Copy out each of the lines below word for word, leaving nothing out and changing nothing.
■ ■ ■ ■
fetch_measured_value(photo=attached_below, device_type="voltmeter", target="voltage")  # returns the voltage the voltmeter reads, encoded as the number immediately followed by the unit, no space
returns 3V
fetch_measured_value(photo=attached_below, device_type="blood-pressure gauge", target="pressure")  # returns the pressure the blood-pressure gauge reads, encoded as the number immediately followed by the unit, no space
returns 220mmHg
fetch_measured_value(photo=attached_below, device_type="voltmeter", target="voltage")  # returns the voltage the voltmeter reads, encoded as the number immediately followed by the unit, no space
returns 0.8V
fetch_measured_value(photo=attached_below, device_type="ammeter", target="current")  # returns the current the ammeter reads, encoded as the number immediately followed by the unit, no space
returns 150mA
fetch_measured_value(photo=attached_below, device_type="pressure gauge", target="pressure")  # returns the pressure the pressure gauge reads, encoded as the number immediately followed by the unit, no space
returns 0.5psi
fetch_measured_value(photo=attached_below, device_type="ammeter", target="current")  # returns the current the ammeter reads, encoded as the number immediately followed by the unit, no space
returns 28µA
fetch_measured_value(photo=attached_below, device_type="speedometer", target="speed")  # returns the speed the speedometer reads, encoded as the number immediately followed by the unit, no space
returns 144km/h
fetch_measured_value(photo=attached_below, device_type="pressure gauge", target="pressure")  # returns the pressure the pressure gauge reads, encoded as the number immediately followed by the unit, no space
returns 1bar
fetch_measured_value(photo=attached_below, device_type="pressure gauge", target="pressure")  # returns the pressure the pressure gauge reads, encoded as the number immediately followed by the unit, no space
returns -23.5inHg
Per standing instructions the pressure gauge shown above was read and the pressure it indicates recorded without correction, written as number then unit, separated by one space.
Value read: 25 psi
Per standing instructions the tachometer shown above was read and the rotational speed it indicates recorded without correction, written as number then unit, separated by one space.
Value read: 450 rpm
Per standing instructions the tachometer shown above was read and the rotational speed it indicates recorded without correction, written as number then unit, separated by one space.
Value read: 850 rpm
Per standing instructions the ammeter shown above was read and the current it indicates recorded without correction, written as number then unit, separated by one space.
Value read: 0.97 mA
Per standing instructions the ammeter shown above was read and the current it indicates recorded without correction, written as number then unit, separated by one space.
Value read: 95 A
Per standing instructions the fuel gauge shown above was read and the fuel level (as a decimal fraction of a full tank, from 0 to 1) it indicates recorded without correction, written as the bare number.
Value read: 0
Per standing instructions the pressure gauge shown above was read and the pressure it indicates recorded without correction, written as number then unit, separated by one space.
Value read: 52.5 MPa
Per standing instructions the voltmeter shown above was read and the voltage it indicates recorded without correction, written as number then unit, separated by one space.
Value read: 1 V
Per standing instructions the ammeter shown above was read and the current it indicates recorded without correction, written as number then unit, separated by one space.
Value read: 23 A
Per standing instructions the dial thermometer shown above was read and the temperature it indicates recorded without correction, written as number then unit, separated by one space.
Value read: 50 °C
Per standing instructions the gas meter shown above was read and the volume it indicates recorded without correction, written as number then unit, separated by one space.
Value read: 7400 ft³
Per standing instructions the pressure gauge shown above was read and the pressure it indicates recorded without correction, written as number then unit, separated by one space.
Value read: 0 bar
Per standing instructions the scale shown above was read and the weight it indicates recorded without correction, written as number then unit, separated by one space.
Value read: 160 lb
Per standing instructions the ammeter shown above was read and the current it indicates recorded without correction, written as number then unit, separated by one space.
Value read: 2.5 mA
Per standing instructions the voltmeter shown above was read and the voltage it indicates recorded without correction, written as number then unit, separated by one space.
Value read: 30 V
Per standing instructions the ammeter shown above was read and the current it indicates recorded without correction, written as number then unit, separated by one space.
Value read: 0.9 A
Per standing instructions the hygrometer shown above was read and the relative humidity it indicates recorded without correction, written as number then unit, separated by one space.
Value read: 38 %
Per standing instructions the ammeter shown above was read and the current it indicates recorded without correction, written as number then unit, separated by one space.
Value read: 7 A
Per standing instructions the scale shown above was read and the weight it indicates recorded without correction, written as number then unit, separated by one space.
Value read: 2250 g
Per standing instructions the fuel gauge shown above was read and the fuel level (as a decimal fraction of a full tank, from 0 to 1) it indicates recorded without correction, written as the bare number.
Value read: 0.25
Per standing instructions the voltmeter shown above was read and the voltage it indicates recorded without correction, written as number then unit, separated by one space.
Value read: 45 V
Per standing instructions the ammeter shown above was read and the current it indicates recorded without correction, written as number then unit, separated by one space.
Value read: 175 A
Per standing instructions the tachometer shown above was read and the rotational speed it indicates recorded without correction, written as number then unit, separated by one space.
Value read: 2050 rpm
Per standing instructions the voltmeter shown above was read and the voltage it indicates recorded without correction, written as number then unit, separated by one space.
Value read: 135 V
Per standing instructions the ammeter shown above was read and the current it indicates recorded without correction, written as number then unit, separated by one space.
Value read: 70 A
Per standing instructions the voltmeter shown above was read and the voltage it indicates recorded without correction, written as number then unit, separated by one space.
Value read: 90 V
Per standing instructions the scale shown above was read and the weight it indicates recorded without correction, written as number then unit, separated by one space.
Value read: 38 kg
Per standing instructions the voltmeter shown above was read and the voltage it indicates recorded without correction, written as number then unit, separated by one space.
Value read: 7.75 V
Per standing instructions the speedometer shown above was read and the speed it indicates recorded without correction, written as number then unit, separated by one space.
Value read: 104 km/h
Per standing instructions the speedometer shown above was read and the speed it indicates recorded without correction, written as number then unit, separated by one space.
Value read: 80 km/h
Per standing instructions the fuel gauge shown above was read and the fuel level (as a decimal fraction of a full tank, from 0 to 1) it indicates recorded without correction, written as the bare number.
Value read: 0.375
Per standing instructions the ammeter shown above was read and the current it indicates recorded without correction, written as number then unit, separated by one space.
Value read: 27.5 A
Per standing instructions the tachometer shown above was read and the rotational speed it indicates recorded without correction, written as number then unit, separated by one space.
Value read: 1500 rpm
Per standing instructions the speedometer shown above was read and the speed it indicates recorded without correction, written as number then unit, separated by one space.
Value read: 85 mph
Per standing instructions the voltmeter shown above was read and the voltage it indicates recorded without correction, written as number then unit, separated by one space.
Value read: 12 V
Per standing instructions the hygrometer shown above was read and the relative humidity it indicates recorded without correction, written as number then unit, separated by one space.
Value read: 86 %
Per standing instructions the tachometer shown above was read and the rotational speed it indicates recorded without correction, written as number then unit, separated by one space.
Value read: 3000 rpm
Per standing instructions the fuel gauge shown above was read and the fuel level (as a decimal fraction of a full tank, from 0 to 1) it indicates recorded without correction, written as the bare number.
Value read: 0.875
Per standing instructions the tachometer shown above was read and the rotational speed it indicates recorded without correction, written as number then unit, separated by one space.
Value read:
■ ■ ■ ■
ANSWER SECTION:
fetch_measured_value(photo=attached_below, device_type="voltmeter", target="voltage")  # returns the voltage the voltmeter reads, encoded as the number immediately followed by the unit, no space
returns 3V
fetch_measured_value(photo=attached_below, device_type="blood-pressure gauge", target="pressure")  # returns the pressure the blood-pressure gauge reads, encoded as the number immediately followed by the unit, no space
returns 220mmHg
fetch_measured_value(photo=attached_below, device_type="voltmeter", target="voltage")  # returns the voltage the voltmeter reads, encoded as the number immediately followed by the unit, no space
returns 0.8V
fetch_measured_value(photo=attached_below, device_type="ammeter", target="current")  # returns the current the ammeter reads, encoded as the number immediately followed by the unit, no space
returns 150mA
fetch_measured_value(photo=attached_below, device_type="pressure gauge", target="pressure")  # returns the pressure the pressure gauge reads, encoded as the number immediately followed by the unit, no space
returns 0.5psi
fetch_measured_value(photo=attached_below, device_type="ammeter", target="current")  # returns the current the ammeter reads, encoded as the number immediately followed by the unit, no space
returns 28µA
fetch_measured_value(photo=attached_below, device_type="speedometer", target="speed")  # returns the speed the speedometer reads, encoded as the number immediately followed by the unit, no space
returns 144km/h
fetch_measured_value(photo=attached_below, device_type="pressure gauge", target="pressure")  # returns the pressure the pressure gauge reads, encoded as the number immediately followed by the unit, no space
returns 1bar
fetch_measured_value(photo=attached_below, device_type="pressure gauge", target="pressure")  # returns the pressure the pressure gauge reads, encoded as the number immediately followed by the unit, no space
returns -23.5inHg
Per standing instructions the pressure gauge shown above was read and the pressure it indicates recorded without correction, written as number then unit, separated by one space.
Value read: 25 psi
Per standing instructions the tachometer shown above was read and the rotational speed it indicates recorded without correction, written as number then unit, separated by one space.
Value read: 450 rpm
Per standing instructions the tachometer shown above was read and the rotational speed it indicates recorded without correction, written as number then unit, separated by one space.
Value read: 850 rpm
Per standing instructions the ammeter shown above was read and the current it indicates recorded without correction, written as number then unit, separated by one space.
Value read: 0.97 mA
Per standing instructions the ammeter shown above was read and the current it indicates recorded without correction, written as number then unit, separated by one space.
Value read: 95 A
Per standing instructions the fuel gauge shown above was read and the fuel level (as a decimal fraction of a full tank, from 0 to 1) it indicates recorded without correction, written as the bare number.
Value read: 0
Per standing instructions the pressure gauge shown above was read and the pressure it indicates recorded without correction, written as number then unit, separated by one space.
Value read: 52.5 MPa
Per standing instructions the voltmeter shown above was read and the voltage it indicates recorded without correction, written as number then unit, separated by one space.
Value read: 1 V
Per standing instructions the ammeter shown above was read and the current it indicates recorded without correction, written as number then unit, separated by one space.
Value read: 23 A
Per standing instructions the dial thermometer shown above was read and the temperature it indicates recorded without correction, written as number then unit, separated by one space.
Value read: 50 °C
Per standing instructions the gas meter shown above was read and the volume it indicates recorded without correction, written as number then unit, separated by one space.
Value read: 7400 ft³
Per standing instructions the pressure gauge shown above was read and the pressure it indicates recorded without correction, written as number then unit, separated by one space.
Value read: 0 bar
Per standing instructions the scale shown above was read and the weight it indicates recorded without correction, written as number then unit, separated by one space.
Value read: 160 lb
Per standing instructions the ammeter shown above was read and the current it indicates recorded without correction, written as number then unit, separated by one space.
Value read: 2.5 mA
Per standing instructions the voltmeter shown above was read and the voltage it indicates recorded without correction, written as number then unit, separated by one space.
Value read: 30 V
Per standing instructions the ammeter shown above was read and the current it indicates recorded without correction, written as number then unit, separated by one space.
Value read: 0.9 A
Per standing instructions the hygrometer shown above was read and the relative humidity it indicates recorded without correction, written as number then unit, separated by one space.
Value read: 38 %
Per standing instructions the ammeter shown above was read and the current it indicates recorded without correction, written as number then unit, separated by one space.
Value read: 7 A
Per standing instructions the scale shown above was read and the weight it indicates recorded without correction, written as number then unit, separated by one space.
Value read: 2250 g
Per standing instructions the fuel gauge shown above was read and the fuel level (as a decimal fraction of a full tank, from 0 to 1) it indicates recorded without correction, written as the bare number.
Value read: 0.25
Per standing instructions the voltmeter shown above was read and the voltage it indicates recorded without correction, written as number then unit, separated by one space.
Value read: 45 V
Per standing instructions the ammeter shown above was read and the current it indicates recorded without correction, written as number then unit, separated by one space.
Value read: 175 A
Per standing instructions the tachometer shown above was read and the rotational speed it indicates recorded without correction, written as number then unit, separated by one space.
Value read: 2050 rpm
Per standing instructions the voltmeter shown above was read and the voltage it indicates recorded without correction, written as number then unit, separated by one space.
Value read: 135 V
Per standing instructions the ammeter shown above was read and the current it indicates recorded without correction, written as number then unit, separated by one space.
Value read: 70 A
Per standing instructions the voltmeter shown above was read and the voltage it indicates recorded without correction, written as number then unit, separated by one space.
Value read: 90 V
Per standing instructions the scale shown above was read and the weight it indicates recorded without correction, written as number then unit, separated by one space.
Value read: 38 kg
Per standing instructions the voltmeter shown above was read and the voltage it indicates recorded without correction, written as number then unit, separated by one space.
Value read: 7.75 V
Per standing instructions the speedometer shown above was read and the speed it indicates recorded without correction, written as number then unit, separated by one space.
Value read: 104 km/h
Per standing instructions the speedometer shown above was read and the speed it indicates recorded without correction, written as number then unit, separated by one space.
Value read: 80 km/h
Per standing instructions the fuel gauge shown above was read and the fuel level (as a decimal fraction of a full tank, from 0 to 1) it indicates recorded without correction, written as the bare number.
Value read: 0.375
Per standing instructions the ammeter shown above was read and the current it indicates recorded without correction, written as number then unit, separated by one space.
Value read: 27.5 A
Per standing instructions the tachometer shown above was read and the rotational speed it indicates recorded without correction, written as number then unit, separated by one space.
Value read: 1500 rpm
Per standing instructions the speedometer shown above was read and the speed it indicates recorded without correction, written as number then unit, separated by one space.
Value read: 85 mph
Per standing instructions the voltmeter shown above was read and the voltage it indicates recorded without correction, written as number then unit, separated by one space.
Value read: 12 V
Per standing instructions the hygrometer shown above was read and the relative humidity it indicates recorded without correction, written as number then unit, separated by one space.
Value read: 86 %
Per standing instructions the tachometer shown above was read and the rotational speed it indicates recorded without correction, written as number then unit, separated by one space.
Value read: 3000 rpm
Per standing instructions the fuel gauge shown above was read and the fuel level (as a decimal fraction of a full tank, from 0 to 1) it indicates recorded without correction, written as the bare number.
Value read: 0.875
Per standing instructions the tachometer shown above was read and the rotational speed it indicates recorded without correction, written as number then unit, separated by one space.
Value read:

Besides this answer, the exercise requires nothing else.